Look for the word "JSON" in the data below, and copy every line that holds it.

(Provided material Opens)

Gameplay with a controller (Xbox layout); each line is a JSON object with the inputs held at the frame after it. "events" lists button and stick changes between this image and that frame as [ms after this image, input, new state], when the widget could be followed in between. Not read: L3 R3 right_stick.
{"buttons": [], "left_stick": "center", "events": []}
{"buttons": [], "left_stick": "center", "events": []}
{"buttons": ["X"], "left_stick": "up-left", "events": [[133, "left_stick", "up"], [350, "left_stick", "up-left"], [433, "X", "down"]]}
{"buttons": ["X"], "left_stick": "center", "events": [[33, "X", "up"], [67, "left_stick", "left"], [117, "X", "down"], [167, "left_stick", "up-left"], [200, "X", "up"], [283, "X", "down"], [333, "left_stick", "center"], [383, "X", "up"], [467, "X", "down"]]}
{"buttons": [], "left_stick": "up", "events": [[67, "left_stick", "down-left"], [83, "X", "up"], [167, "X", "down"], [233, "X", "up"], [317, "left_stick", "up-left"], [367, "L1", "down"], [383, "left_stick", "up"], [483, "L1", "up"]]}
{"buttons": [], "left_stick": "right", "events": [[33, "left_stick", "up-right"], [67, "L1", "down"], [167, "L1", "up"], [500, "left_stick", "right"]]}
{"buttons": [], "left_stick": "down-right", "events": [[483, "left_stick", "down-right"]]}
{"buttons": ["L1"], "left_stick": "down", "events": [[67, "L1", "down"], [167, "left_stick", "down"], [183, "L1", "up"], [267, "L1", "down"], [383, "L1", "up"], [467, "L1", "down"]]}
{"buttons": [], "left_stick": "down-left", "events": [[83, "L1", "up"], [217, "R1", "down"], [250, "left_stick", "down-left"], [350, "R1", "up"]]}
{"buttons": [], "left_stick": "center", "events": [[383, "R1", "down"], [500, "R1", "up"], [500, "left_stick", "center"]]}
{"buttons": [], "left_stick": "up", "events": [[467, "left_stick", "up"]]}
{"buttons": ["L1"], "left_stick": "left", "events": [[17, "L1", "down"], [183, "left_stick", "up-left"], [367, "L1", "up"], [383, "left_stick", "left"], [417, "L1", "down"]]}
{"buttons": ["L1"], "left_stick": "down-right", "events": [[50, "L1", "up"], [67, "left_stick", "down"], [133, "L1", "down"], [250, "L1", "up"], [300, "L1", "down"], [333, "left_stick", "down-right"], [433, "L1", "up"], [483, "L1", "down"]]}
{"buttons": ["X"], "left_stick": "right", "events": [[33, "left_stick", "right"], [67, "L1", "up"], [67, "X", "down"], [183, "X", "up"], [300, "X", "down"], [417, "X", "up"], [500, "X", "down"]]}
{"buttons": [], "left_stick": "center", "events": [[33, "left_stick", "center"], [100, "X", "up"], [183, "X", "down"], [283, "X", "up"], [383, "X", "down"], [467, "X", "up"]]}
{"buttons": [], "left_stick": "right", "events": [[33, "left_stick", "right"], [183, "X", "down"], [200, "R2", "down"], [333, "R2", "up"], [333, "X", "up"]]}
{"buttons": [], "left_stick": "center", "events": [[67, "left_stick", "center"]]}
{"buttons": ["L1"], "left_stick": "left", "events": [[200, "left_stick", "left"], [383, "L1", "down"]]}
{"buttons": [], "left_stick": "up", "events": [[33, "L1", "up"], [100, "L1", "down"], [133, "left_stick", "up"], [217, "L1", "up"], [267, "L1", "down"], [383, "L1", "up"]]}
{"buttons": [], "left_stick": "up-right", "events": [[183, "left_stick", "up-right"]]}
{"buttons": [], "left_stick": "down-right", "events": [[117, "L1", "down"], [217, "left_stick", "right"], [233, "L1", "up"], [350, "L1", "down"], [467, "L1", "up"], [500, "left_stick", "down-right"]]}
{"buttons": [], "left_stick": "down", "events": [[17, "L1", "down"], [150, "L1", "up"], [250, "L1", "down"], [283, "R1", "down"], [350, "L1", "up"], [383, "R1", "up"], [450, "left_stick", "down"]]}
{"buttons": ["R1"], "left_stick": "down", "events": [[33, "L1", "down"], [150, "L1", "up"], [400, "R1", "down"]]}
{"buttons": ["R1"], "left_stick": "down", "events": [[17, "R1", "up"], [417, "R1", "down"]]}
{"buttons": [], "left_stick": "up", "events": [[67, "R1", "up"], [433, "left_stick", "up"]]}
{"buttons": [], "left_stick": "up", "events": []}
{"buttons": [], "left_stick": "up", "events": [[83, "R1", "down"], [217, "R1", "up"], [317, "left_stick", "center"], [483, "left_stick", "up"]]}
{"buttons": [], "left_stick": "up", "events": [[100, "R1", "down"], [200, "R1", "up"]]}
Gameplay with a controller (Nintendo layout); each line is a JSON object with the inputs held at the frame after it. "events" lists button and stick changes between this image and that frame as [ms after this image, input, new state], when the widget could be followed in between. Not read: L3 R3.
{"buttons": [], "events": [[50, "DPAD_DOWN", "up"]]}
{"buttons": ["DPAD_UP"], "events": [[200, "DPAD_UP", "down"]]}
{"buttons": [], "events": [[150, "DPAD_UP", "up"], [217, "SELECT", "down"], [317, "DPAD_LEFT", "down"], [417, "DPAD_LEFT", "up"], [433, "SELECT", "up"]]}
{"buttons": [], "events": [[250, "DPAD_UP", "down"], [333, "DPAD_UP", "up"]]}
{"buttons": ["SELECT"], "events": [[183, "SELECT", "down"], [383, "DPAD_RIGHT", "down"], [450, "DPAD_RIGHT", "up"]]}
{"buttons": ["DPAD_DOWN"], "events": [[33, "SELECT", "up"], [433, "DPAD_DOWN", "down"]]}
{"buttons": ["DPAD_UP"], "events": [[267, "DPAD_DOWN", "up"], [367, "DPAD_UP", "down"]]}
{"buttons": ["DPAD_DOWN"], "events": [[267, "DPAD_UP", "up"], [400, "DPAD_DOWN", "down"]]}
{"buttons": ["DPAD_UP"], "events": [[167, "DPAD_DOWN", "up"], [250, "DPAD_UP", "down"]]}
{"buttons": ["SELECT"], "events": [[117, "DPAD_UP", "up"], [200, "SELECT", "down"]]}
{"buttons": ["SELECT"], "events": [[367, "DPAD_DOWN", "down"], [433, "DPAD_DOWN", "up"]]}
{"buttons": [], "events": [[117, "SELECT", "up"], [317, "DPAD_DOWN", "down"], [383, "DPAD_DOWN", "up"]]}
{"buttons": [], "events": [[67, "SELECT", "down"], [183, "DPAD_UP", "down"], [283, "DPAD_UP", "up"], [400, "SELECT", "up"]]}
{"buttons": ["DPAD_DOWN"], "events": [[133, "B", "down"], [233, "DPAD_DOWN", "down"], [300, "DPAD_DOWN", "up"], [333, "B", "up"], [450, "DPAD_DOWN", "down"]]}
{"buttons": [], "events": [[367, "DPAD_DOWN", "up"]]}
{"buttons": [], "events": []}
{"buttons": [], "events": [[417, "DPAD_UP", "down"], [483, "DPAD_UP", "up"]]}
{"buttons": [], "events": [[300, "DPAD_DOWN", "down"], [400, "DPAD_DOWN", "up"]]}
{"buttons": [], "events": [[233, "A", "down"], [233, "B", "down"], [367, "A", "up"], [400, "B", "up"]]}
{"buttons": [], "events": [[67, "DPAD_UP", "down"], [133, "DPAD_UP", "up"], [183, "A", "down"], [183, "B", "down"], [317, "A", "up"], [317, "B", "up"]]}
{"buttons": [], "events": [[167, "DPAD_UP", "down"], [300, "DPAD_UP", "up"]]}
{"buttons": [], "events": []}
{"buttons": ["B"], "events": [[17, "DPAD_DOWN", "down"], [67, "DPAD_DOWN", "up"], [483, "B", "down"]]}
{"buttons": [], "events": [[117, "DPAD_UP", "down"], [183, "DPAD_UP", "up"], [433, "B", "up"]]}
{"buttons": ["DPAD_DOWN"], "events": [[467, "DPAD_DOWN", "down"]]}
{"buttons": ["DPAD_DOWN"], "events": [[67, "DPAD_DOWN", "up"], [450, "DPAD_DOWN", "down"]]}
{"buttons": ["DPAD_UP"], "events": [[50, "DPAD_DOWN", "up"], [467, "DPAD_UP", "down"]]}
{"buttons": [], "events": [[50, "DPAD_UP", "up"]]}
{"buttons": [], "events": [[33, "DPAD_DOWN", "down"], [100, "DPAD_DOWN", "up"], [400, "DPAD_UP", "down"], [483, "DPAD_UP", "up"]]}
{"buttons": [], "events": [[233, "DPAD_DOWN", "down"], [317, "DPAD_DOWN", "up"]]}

(Provided material Closes)

Task result:
Gameplay with a controller (Xbox layout); each line is a JSON object with the inputs held at the frame after it. "events" lists button and stick changes between this image and that frame as [ms after this image, input, new state], when the widget could be followed in between. Not read: L3 R3 right_stick.
Gameplay with a controller (Nintendo layout); each line is a JSON object with the inputs held at the frame after it. "events" lists button and stick changes between this image and that frame as [ms after this image, input, new state], when the widget could be followed in between. Not read: L3 R3.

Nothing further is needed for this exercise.